Le livre aurait mérité une mise en page différente, distinguant le texte original de l’abbé Berge et celui des ajouts postérieurs, ne mêlant pas en bas-de-page les notes de l’abbé Pierre Berge et celles de Jean-Gérard Lapacherie. Un index et une bibliographie raisonnée sont, évidemment, d’une grande utilité pour un tel ouvrage. Jean-Gérard Lapacherie a su s’extraire de l’anecdotique, écueil pas toujours évité dans ce type de publication, pour tenir un propos scientifique dans le glossaire (p 275-285). Les définitions sont puisées dans les dictionnaires adéquats (ceux de l’Académie française de 1694 et 1762, celui d’Emile Littré, le Trésor de la langue française) et contextualisés par une bibliographie locale et pertinente. Le lecteur saura que le binage est la célébration de « deux messes le même jour dans deux lieux différents » par un même prêtre (p 276) et que la pente est une « bande d’étoffe étroite disposée horizontalement autour […] d’un dais […] » (p 282).

« On peut facilement retrouver, relégués dans les débarras de nombreuses églises ou d’anciennes maisons des Hautes-Alpes, de vieux livres de pénitents de ND de Gonfalon […] » écrit l’abbé Emilien Tempier dans un ajout à la page 272. Il a été curé d’Abriès de 1963 à 1969. Il est curieux qu’un prêtre des années 1960 considère que ces livres, appartenant à une confrérie d’Eglise, puissent être rangés dans un débarras et non à la sacristie ou au presbytère.
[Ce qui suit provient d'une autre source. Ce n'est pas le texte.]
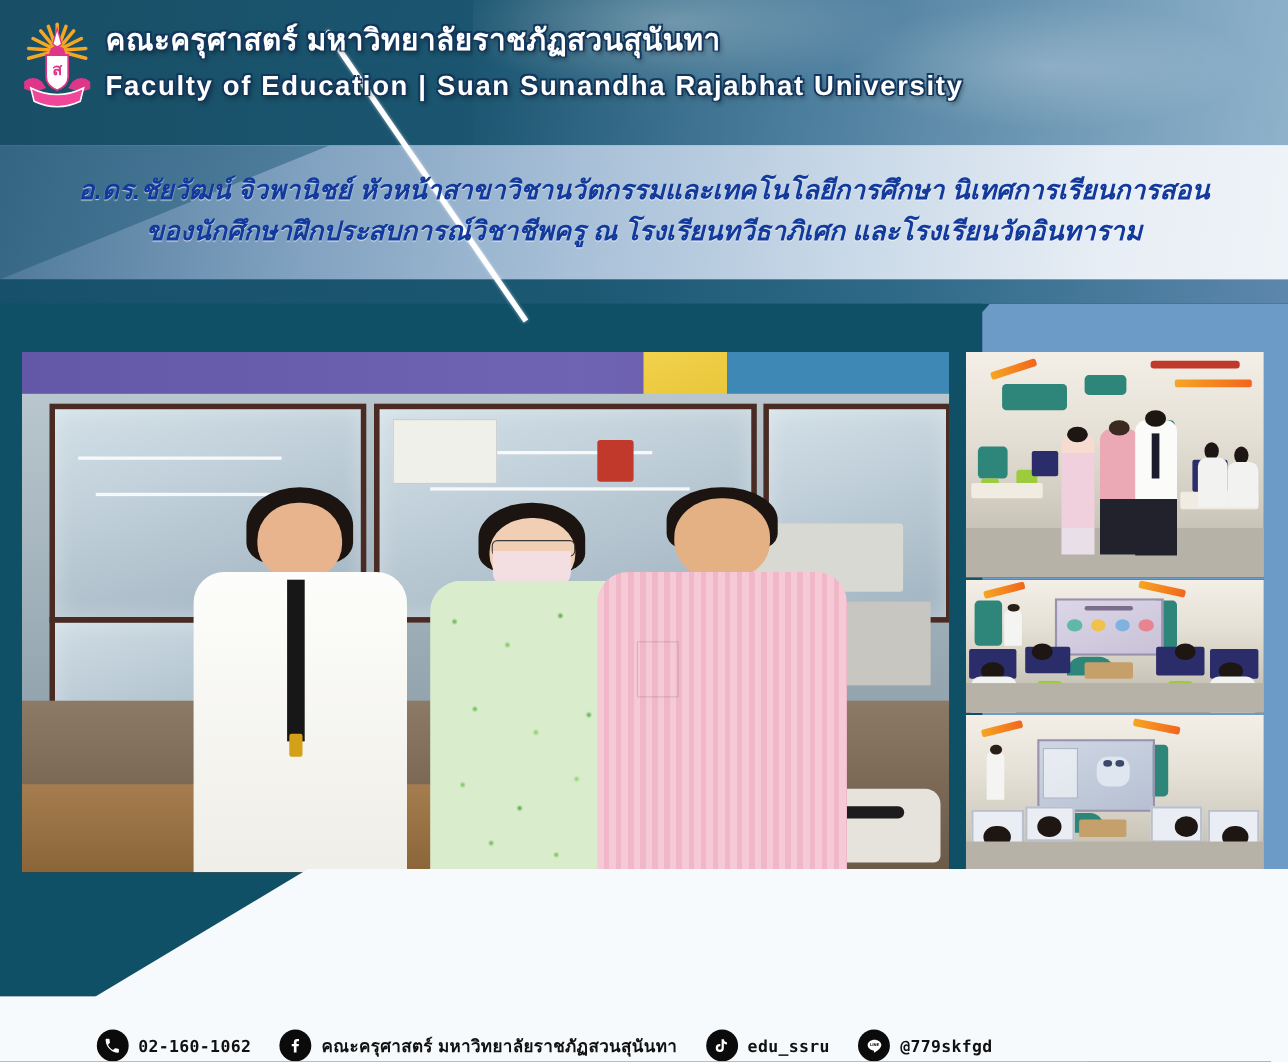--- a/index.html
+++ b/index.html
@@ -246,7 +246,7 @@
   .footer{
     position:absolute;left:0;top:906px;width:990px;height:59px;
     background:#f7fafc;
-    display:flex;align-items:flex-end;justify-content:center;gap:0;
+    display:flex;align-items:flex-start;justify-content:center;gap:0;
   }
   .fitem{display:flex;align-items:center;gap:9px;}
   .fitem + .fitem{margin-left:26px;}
Pourtant, les confréries étaient placées sous la responsabilité spirituelle du curé dans les statuts synodaux du diocèse de Gap de 1960. Le court passage dû à la plume du père Tempier est à rapprocher de l’explication donnée par Jean-Gérard Lapacherie sur les versions tapuscrites ou numérisées de la Monographie d’Abriès (p 6). Le texte de l’abbé Berge, écrit par un curé es-qualité, est une propriété de l’Eglise paroissiale, relevant des « autres documents dont la conservation est utile » (canon 535 § 4 du Code de droit canonique). Ni l’abbé Berge ni ses successeurs n’avaient le droit d’en dessaisir la paroisse au profit d’une quelconque personne morale ou physique, personne n’avait le droit de le prendre sans autorisation, au risque d’en priver à la fois le propriétaire légitime et la recherche, qu’elle soit historique, sociologique ou théologique.